The study sought to explore the influence of ethnicity on the development of allergic diseases following COVID-19 infection. Utilizing data from over 22 million individuals across South Korea, Japan, and the UK, researchers aimed to discern any ethnic variations in post-COVID-19 allergic reactions.


Key Findings:

Individuals infected with SARS-CoV-2 exhibited a 20% higher incidence of allergic diseases compared to uninfected individuals.


The risk of asthma more than doubled in those infected, while allergic rhinitis risk increased by 25%. However, no significant rise was observed in food allergies or atopic dermatitis.


The risk of allergic diseases decreased over time post-infection but did not completely dissipate.

Moderate-to-severe COVID-19 cases were associated with a 50% higher risk of overall allergy compared to mild cases.

Those vaccinated against COVID-19 showed a 44% higher allergy risk after one dose, which reduced by 20% after completing two doses.


The study highlights the association between COVID-19, particularly moderate to severe cases, and subsequent allergy development.

COVID-19 vaccination, particularly with two doses, appears to mitigate the risk of new allergies.

The findings underscore the importance of ongoing health policies to manage COVID-19 severity and address potential allergic manifestations in individuals with a history of the infection.

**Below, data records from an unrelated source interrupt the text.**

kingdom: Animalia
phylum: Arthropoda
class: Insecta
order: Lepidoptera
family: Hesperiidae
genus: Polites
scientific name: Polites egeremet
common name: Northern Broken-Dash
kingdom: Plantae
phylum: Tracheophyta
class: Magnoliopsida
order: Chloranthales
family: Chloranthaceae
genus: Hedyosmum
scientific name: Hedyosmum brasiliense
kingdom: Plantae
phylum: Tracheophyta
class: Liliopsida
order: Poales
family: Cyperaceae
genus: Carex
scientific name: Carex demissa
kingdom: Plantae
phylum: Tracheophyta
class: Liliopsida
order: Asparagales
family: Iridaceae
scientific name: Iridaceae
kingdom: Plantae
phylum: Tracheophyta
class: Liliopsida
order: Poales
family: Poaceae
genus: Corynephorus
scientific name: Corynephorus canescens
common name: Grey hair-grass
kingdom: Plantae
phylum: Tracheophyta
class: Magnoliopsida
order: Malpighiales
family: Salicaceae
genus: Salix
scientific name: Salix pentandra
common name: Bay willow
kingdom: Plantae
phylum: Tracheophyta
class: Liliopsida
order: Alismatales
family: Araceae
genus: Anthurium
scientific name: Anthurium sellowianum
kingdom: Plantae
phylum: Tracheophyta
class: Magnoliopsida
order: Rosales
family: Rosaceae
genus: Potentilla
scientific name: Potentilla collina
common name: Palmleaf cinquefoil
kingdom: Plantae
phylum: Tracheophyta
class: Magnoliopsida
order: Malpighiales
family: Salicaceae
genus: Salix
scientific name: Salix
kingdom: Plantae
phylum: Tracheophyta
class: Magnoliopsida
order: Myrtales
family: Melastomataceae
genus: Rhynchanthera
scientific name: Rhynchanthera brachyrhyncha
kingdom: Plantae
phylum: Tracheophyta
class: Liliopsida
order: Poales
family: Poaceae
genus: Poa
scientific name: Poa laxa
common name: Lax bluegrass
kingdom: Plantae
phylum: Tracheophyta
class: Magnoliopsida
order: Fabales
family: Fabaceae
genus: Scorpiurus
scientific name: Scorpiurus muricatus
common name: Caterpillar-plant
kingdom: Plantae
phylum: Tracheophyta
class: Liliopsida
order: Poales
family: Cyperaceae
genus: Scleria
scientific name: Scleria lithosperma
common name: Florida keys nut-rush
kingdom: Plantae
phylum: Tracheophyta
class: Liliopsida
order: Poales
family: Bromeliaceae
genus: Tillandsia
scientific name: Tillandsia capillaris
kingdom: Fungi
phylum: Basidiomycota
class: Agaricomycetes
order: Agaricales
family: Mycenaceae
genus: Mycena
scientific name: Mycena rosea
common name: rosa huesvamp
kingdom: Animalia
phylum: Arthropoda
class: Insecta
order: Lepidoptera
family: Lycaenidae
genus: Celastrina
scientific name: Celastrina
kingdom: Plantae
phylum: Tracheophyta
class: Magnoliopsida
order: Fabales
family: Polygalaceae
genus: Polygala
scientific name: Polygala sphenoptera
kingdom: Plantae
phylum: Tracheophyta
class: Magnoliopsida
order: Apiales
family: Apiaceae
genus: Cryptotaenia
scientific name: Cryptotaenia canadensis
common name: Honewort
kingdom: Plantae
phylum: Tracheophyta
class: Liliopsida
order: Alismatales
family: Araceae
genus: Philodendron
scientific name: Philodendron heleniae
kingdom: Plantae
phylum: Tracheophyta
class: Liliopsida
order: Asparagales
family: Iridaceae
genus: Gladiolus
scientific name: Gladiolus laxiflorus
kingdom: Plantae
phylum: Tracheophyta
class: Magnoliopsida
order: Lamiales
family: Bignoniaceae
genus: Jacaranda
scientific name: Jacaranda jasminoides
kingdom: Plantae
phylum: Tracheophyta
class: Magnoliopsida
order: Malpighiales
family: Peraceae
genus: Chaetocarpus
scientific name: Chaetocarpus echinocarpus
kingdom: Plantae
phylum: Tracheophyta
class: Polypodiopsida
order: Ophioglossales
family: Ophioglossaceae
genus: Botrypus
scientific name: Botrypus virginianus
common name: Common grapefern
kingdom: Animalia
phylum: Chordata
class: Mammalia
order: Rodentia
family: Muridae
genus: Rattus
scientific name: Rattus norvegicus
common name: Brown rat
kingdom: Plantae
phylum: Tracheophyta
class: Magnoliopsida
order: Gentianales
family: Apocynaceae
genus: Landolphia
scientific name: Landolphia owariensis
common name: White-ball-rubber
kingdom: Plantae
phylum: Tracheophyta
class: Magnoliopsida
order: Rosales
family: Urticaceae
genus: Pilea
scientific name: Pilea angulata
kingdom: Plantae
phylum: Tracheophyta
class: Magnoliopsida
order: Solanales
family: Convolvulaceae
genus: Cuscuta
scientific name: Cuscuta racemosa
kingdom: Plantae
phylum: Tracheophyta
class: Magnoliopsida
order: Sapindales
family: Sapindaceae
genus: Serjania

Further research on a larger, multinational scale is warranted to better understand the allergic sequelae of COVID-19 and elucidate underlying mechanisms.


Healthcare providers should remain vigilant for allergic manifestations in individuals recovering from COVID-19, especially those with a history of moderate to severe infection.

Continued monitoring and research are essential to inform comprehensive strategies for managing post-COVID-19 health outcomes and mitigating long-term sequelae.